Why I can't do the product between a column vector and a row vector in Mathematica? For example:
$$\begin{bmatrix}1 \\ 2 \\ 3 \end{bmatrix} \, \begin{bmatrix}1 & 2 & 3\end{bmatrix}$$
Mathematica gives me the error: Dot::dotsh: Tensors {{1},{2},{3}} and {1,2,3} have incompatible shapes.
Thank you so much.
Remember that Mathematica does not distinguish between row vectors and column vectors: all vectors are seen as lists (tutorial). You could convert each vector into a $1\times n$ matrix (row vector) and a $n\times1$ matrix (column vector), as @Mefitico suggests, and then matrix-multiply, Matlab-style. You could also stay with vectors-as-lists and do an outer product:
Outer[Times, {1, 2, 3}, {1, 2, 3}]
or
KroneckerProduct[{1, 2, 3}, {1, 2, 3}]
I suggest you define a function to perform such products like:
VecProd[v__, u__] := Transpose[{u}].{v}
Then for your case:
VecProd[{1, 2, 3}, {1, 2, 3}]
Evaluates to:
{{1, 2, 3}, {2, 4, 6}, {3, 6, 9}}
This looks simple, but as a non frequent user, it becomes annoying to wrap my head around this particularity every time.

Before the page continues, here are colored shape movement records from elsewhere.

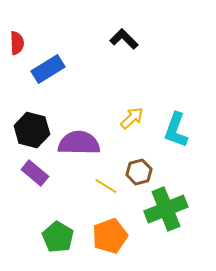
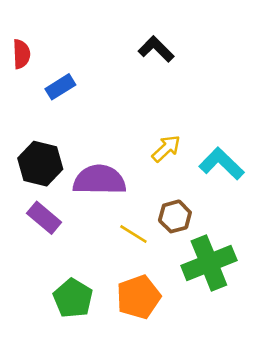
blue rectangle: (48, 69) -> (60, 87), size x0.7
cyan L-shape: (176, 130) -> (222, 164), turned 114

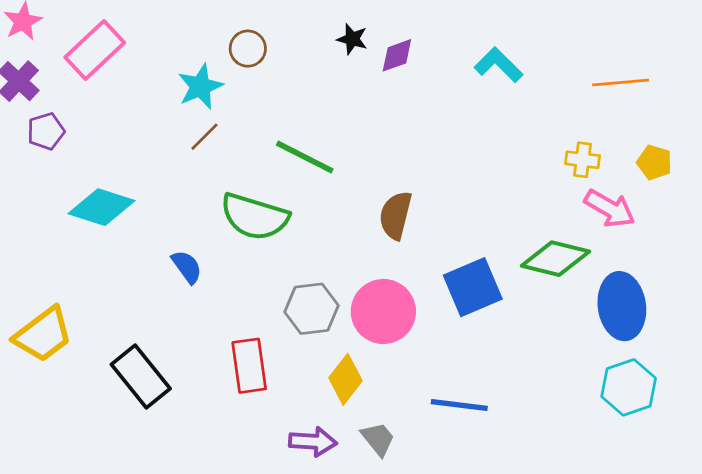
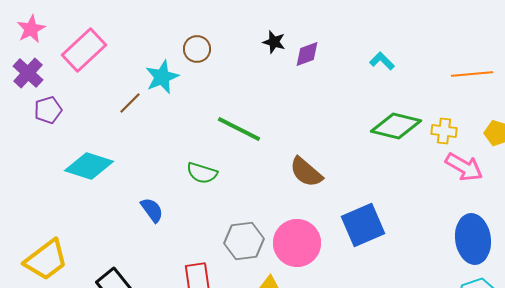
cyan L-shape: (499, 65) -> (382, 61), size x0.7
brown line: (204, 137) -> (130, 103), moved
brown semicircle: (396, 215) -> (306, 172), turned -63
green semicircle: (255, 217) -> (202, 173), size x0.6
green diamond: (555, 259) -> (396, 126), moved

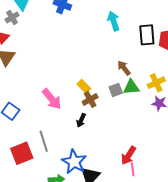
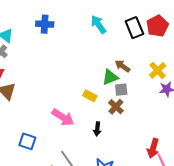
green triangle: (131, 87) -> (110, 77), moved
gray square: (116, 90) -> (121, 90), turned 32
brown cross: (90, 99) -> (116, 107), moved

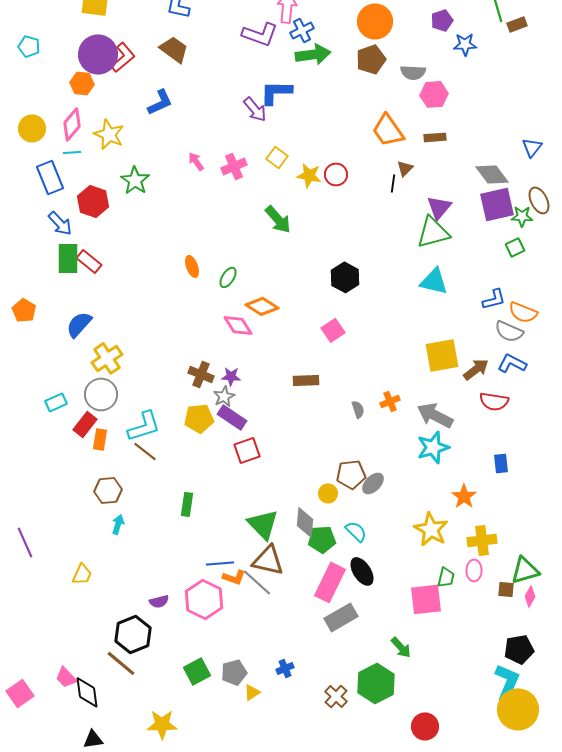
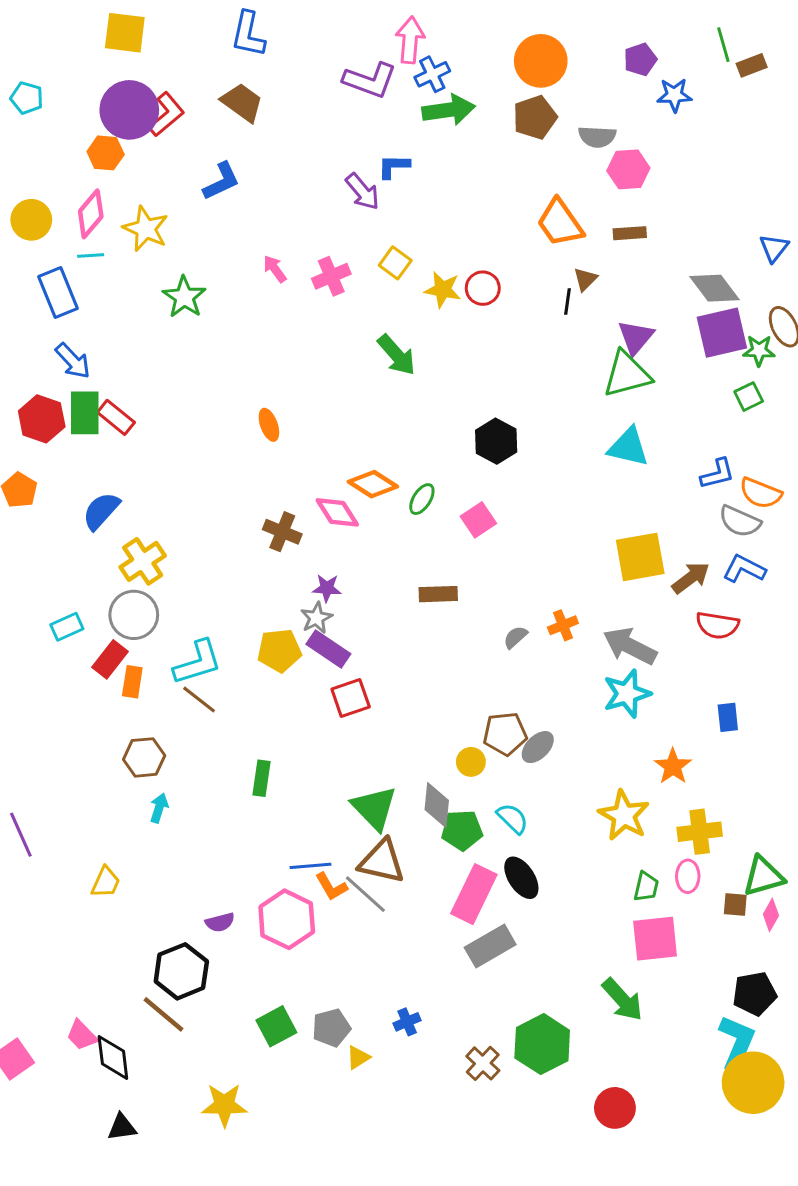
blue L-shape: (276, 92) -> (394, 166), size x0.7
red hexagon: (93, 201) -> (42, 419), moved
green ellipse: (228, 277) -> (422, 499), moved
brown cross: (201, 374) -> (282, 532), moved
gray semicircle: (358, 409) -> (515, 637), turned -114
orange L-shape: (234, 577) -> (331, 887), turned 40
pink square: (426, 599) -> (655, 939), moved
green arrow: (401, 647) -> (622, 1000), moved, size x1.4

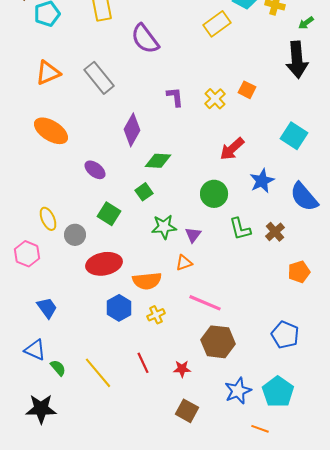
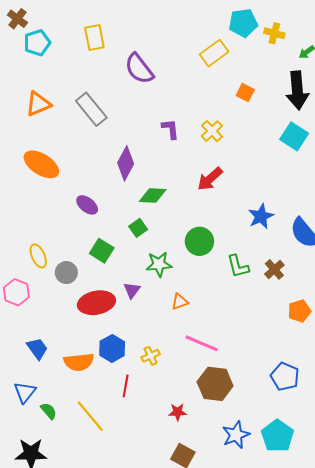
orange square: (247, 90) -> (245, 93), moved
cyan square: (294, 136) -> (294, 136), moved
red arrow: (232, 149) -> (210, 179), moved
green circle: (214, 194) -> (199, 241), moved
purple triangle: (193, 235) -> (132, 290), moved
orange semicircle: (147, 281) -> (79, 362), moved
blue triangle: (35, 350) -> (25, 392), turned 45
red line: (143, 363) -> (126, 386), moved, turned 35

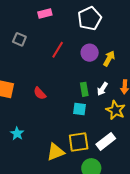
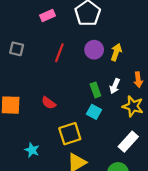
pink rectangle: (45, 13) -> (47, 16), moved
cyan square: (79, 109) -> (94, 112), turned 32
yellow square: (79, 142) -> (70, 134), moved

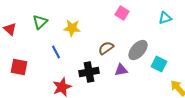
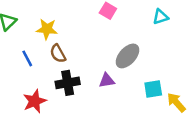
brown semicircle: (106, 48) -> (58, 54), moved, turned -84
cyan square: (159, 64) -> (153, 89), moved, turned -35

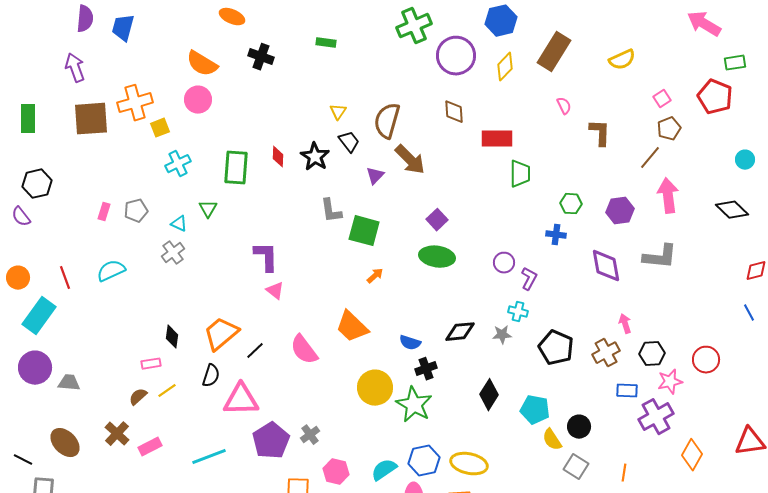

VecProd[v_, u_] := ... (or VecProd[v_List, u_List] := ... for clarity) since you'd never want this to match for more than 2 arguments.
– Sjoerd Smit
Feb 27 '19 at 12:03
u and v are vectors with variable size, as opposed to a scalar but looking at Wolfram Doccumentation it seems unclear if that was necessary.
– Mefitico
Feb 27 '19 at 16:12
v__ will not match a vector of variable size; it will match a sequence of arguments. For example, VecProd[1,2,3,4,5,6] will also match the pattern and give nonsense results. In that case, it matches v to 1 and u to Sequence[2,3,4,5,6]. A variable-length vector named u should be matched as u : {__} (list with 1 or more elements) or simply u_List (anything with the head List).
– Sjoerd Smit
Feb 27 '19 at 16:41
{{1}, {2}, {3}}.{{1, 2, 3}}– Coolwater Dec 15 '17 at 10:01